Tips for Graduation

Every year, at around this time, we’ll see articles for students on what to expect at graduation, and how to get through the day.Our own university Facebook feed has promoted this blog by one of our students Queenie Goredema who rightly focuses on outfit and makeup.

Previously we shared with students 49 thoughts that everyone has at graduation. Some of these are a bit sweary.


What we never see is the rules and guidance for staff, so here are some pointers.

Academic Dress

This is the only time of the year that you will wear robes. However, unlike your graduating students, you must wear with studied nonchalance – oh this old thing, I just threw it on. And really, that is how it should look. Graduands want to look perfect. Staff need to be so other worldly that the hood can be worn in a more “casual” manner. But never on the head.

This is an opportunity to check out the robes and hence academic background of your colleagues. The rules here are easy. Simple robes represent old and highly respected universities. The newer the institution, the gaudier the robes. Robes with significant amounts of embroidery were rarely awarded for academic success. Robes with gold embroidery usually represent management in private sector or overseas providers.

Under the Robes

Having reinforced the stereotype of what robes look like, and how to wear them, then we must take a deep breath and look at what goes beneath.

No matter what the standard wardrobe during the teaching year might be, this is a day when for men a tie really is needed. This is because it will hide where the hood attaches to the shirt. Ties should not match robe colours.

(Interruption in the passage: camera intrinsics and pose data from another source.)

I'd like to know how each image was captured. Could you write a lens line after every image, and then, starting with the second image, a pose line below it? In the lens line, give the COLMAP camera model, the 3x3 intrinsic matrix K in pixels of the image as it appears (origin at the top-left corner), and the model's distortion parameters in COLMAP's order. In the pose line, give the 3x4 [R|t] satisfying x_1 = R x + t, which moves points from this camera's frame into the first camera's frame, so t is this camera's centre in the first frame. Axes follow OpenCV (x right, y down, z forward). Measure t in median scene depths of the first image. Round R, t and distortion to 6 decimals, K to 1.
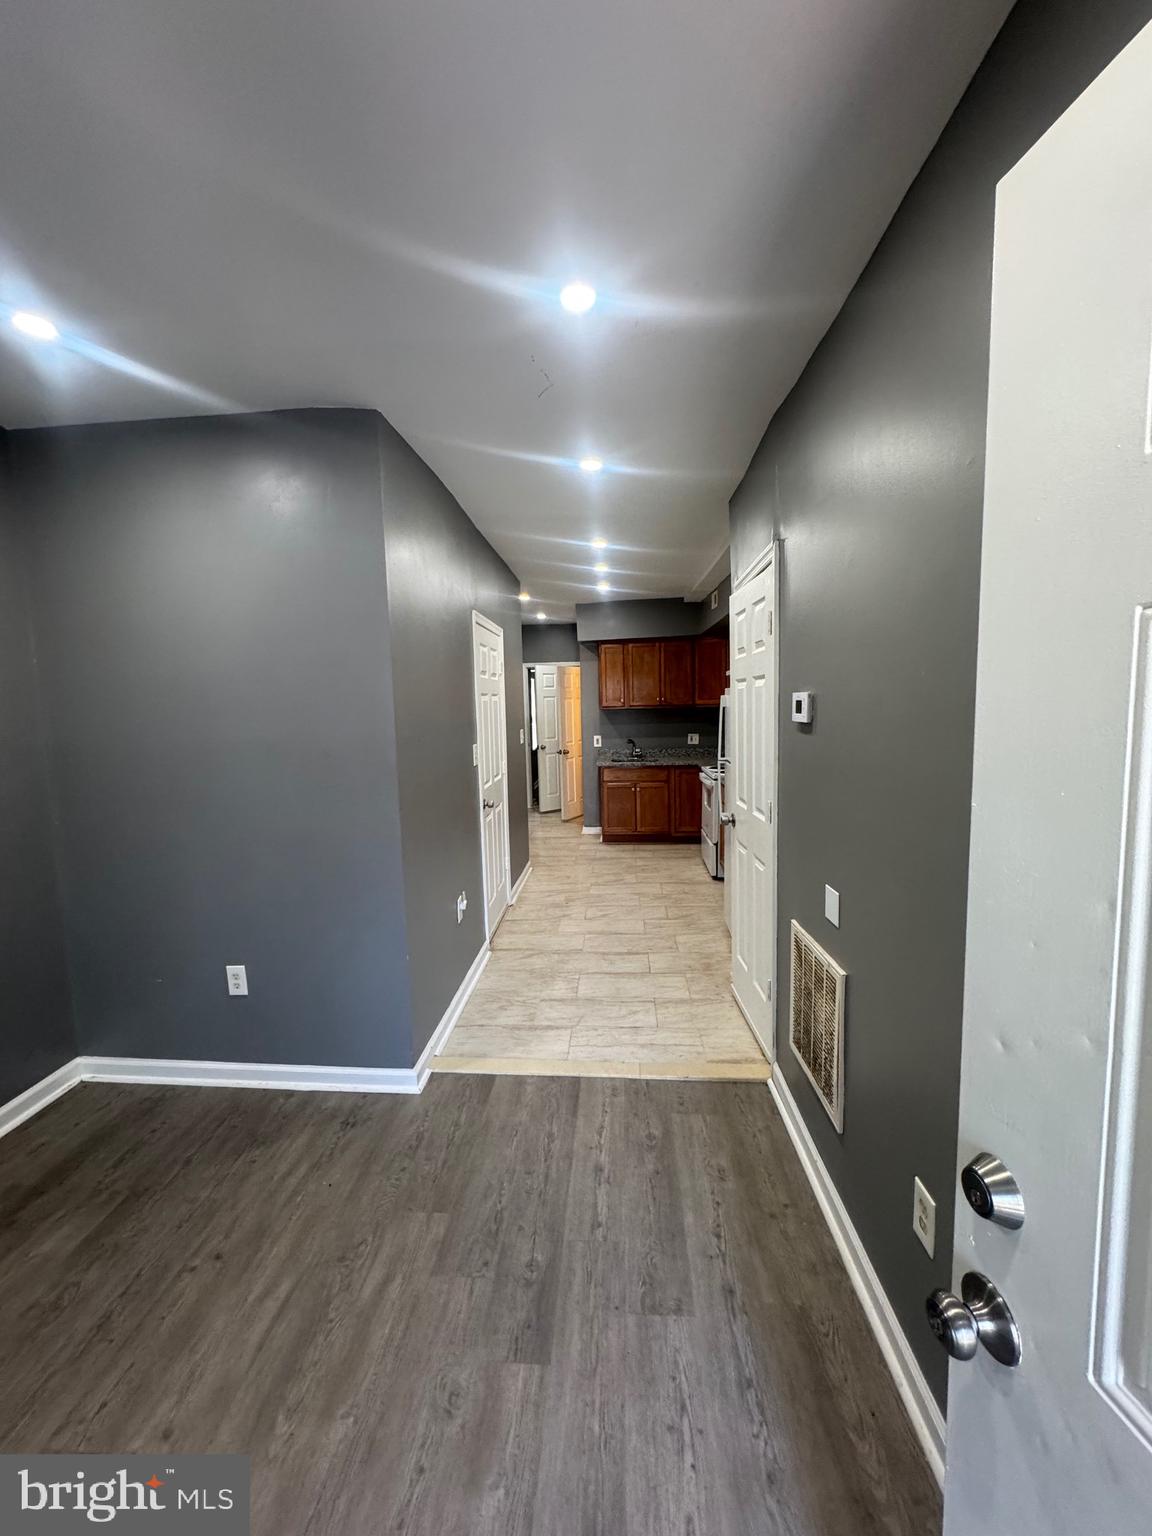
lens RADIAL K [[610.0, 0, 575.9], [0, 610.0, 766.6], [0, 0, 1]] dist [-0.001506, 0.000386]
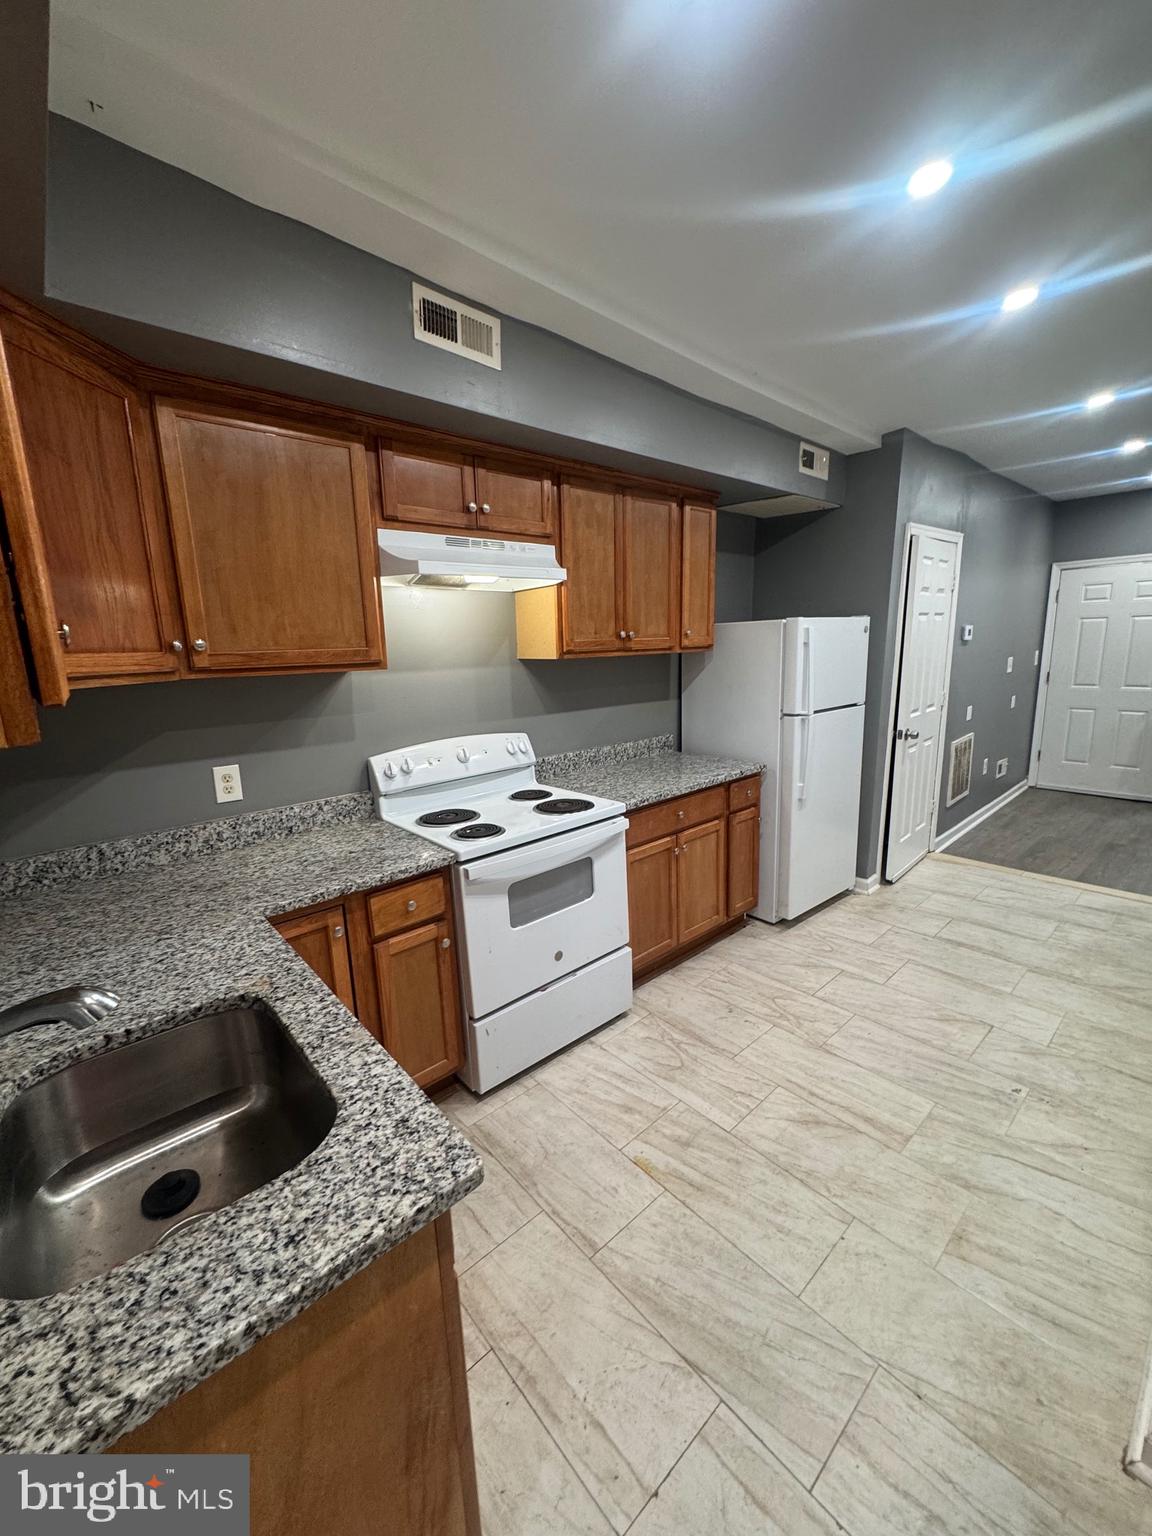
lens RADIAL K [[610.0, 0, 574.0], [0, 610.0, 770.4], [0, 0, 1]] dist [-0.001506, 0.000386]
pose [[-0.709237, -0.092316, 0.698899, -0.076766], [0.125688, 0.958947, 0.254212, -0.150388], [-0.693675, 0.268140, -0.668518, 1.503018]]
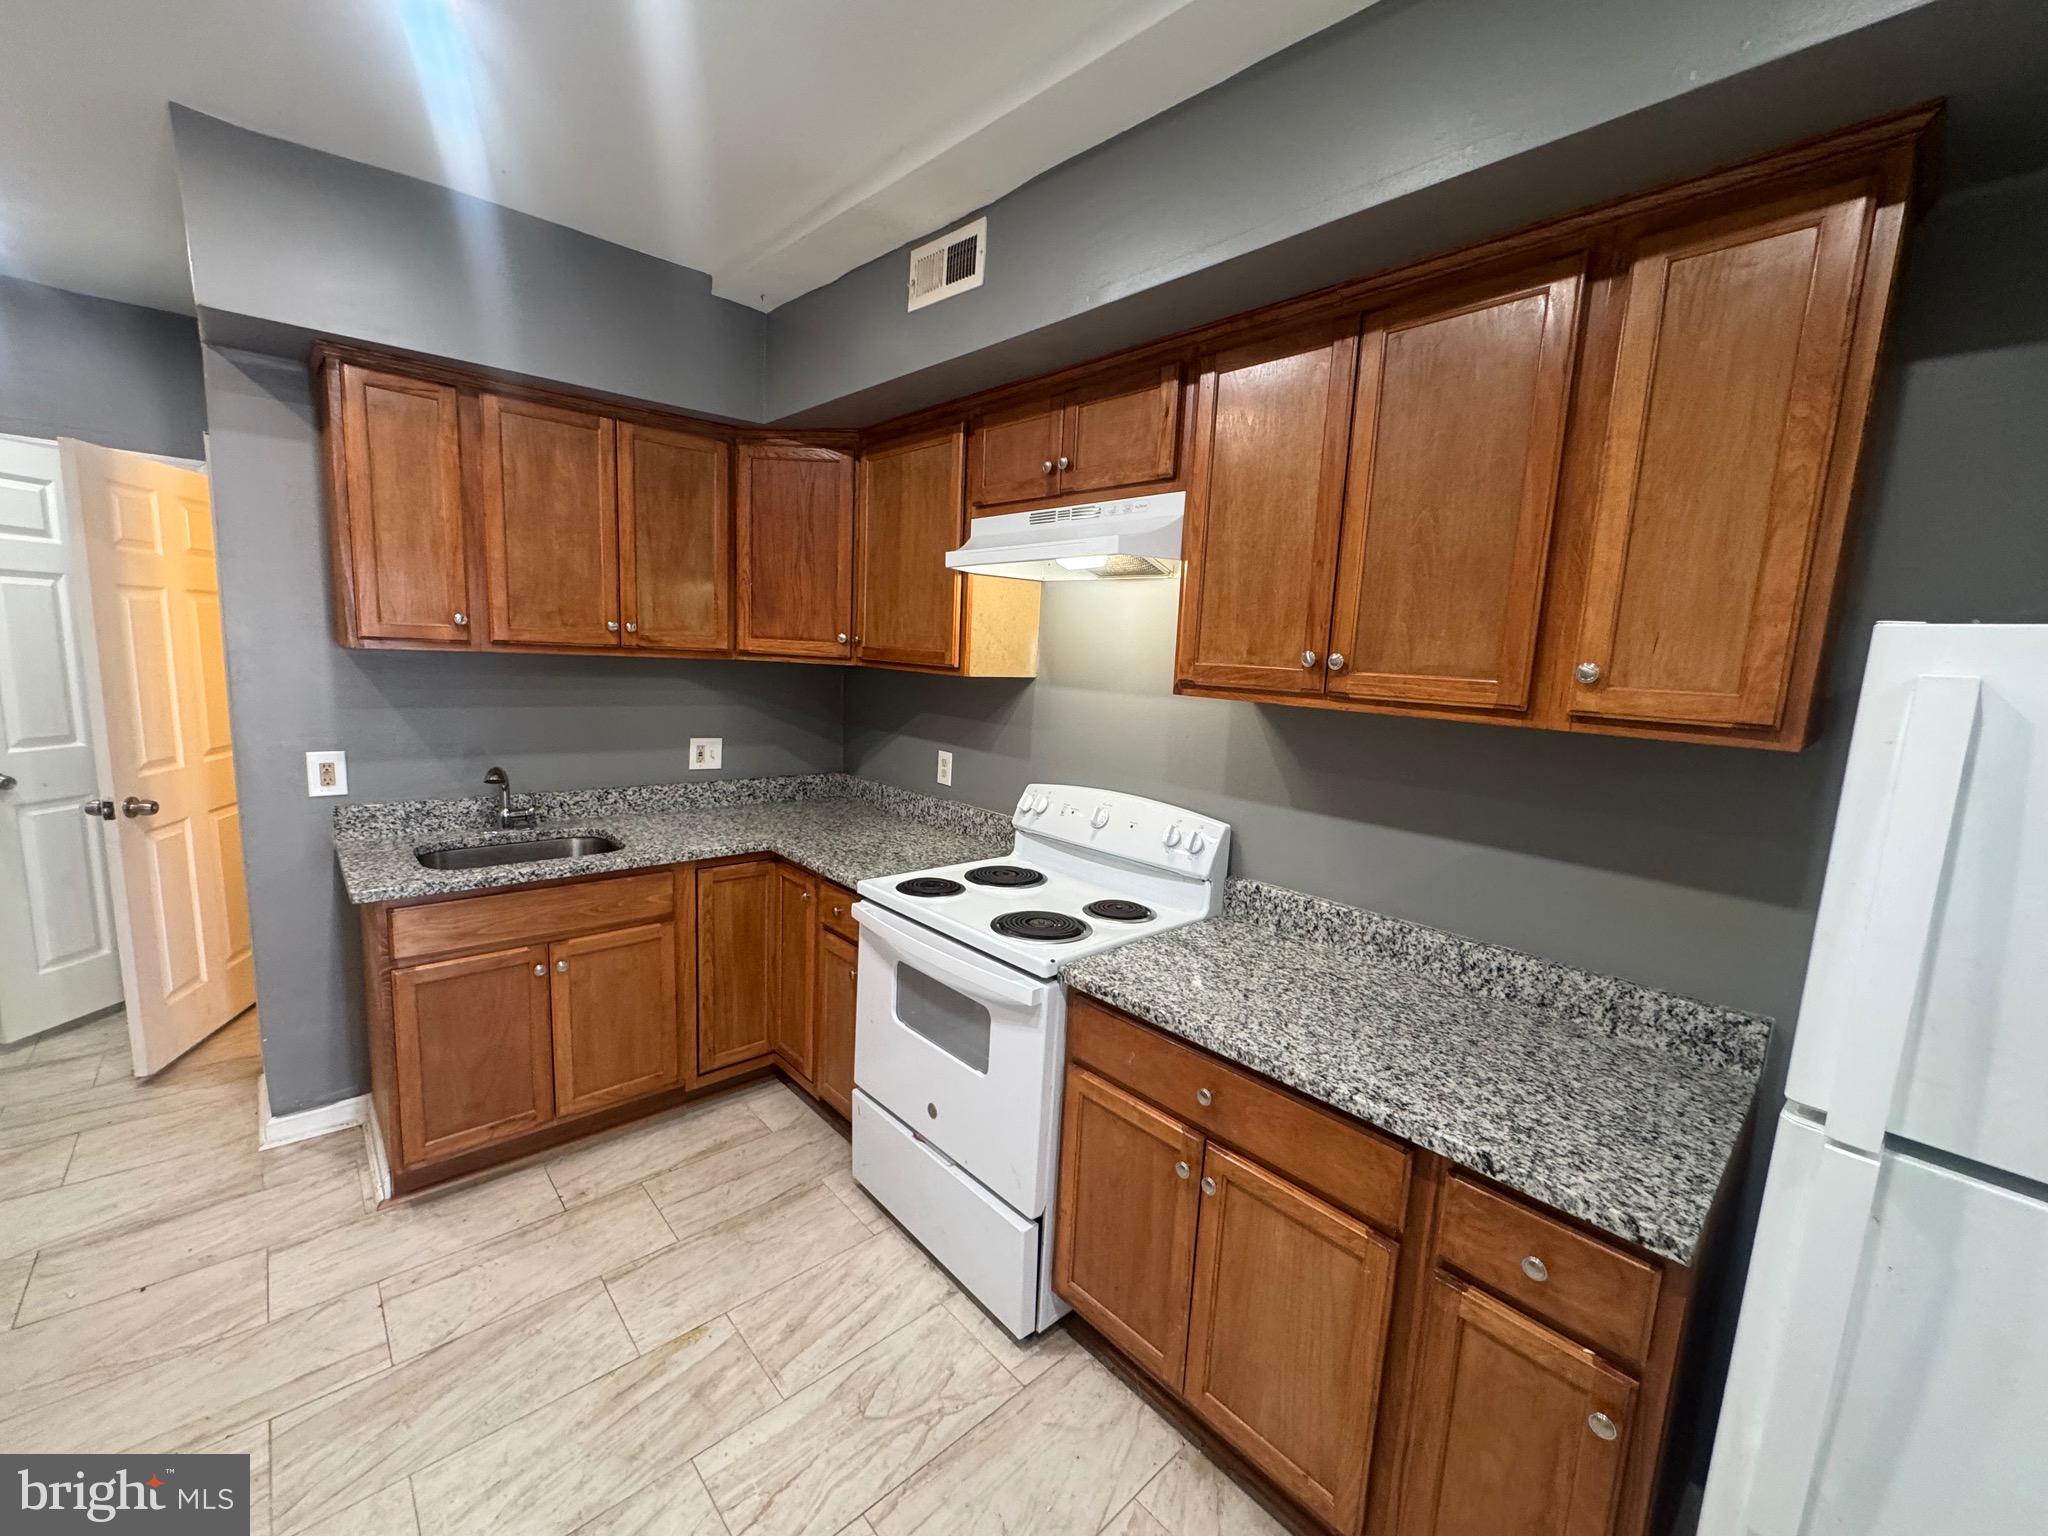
lens RADIAL K [[813.3, 0, 1020.9], [0, 813.3, 773.1], [0, 0, 1]] dist [-0.001506, 0.000386]
pose [[0.685124, -0.048483, 0.726811, -0.018906], [0.007945, 0.998221, 0.059099, -0.093458], [-0.728383, -0.034716, 0.684290, 0.889872]]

Again for men, suits are expected. This is because in midsummer, a woolen jacket, topped off with a gown and hood (possibly fur lined) is ideal, particularly under the hot lights on stage.

For women, again smart business wear. And safety pins to attach that hood.

For either gender, skirts or kilts are a minefield. Possibly cooling on a hot summer day. Potentially disturbing to the audience  if too short and you are sitting on the front row of the stage.

The Procession

The families of graduands will take this opportunity to video and take photographs of you. Try to look as if this is something you do every day (and for some people next week there could be 10 ceremonies to attend). Look as though you are having a deep academic conversation with whomever you are walking with. Keep your voice down though – nobody wants their parents’ video memories of graduation to have recorded your comments on  the snacks available before the ceremony

The Speeches

Look interested. You may have heard the same speech several times for the last however many years. Remember to laugh at the joke. Not too heartily.

Speeches by recipients of honorary doctorates should be attended to carefully. This might give you an insight into their possible benefit to the institution in future. Although you will probably never hear of them again.

Presentation of Students to the Chancellor or Vice Chancellor

Keep clapping. And again, keep clapping. Look delighted. Do not express surprise to your neighbour when someone who failed your first year appears. Do not mutter under your breath “plagiairist”, appeal”, “complaint” as the more challenging students cross the stage.

Shoes have become a major part of the graduation wardrobe for students, so you might be expected to notice. Don’t bother, just hope no one falls over.

Cheer raucously when a student kisses the VC or high fives them. Follow this with mentally arranging your next meeting with HR.

Post Ceremony

Keep your robes on. You may now have lost several kilos in fluid, but you are now a prop for photographs. Here, if you have a degree from a lesser institution, with those gaudy robes, then you will be a prime candidate to appear in photographs for overseas students whom you are not sure that you have taught. But at least you look pretty.

If you can gatecrash the senior staff reception, then this is the place for the best snacks. Make sure you engage a visitor in deep conversation as soon as you can. It’s much harder to be thrown out when you are looking busy. Leaving the reception clutching a couple of bottles of stolen bubbly doesn’t go down well. Hide it under your robes.

Remember, this is a day for your students, so enjoy, and remember that no one expects you to be reading your email or having work related discussions with managers. Enjoy it. Tomorrow it’s back to normal.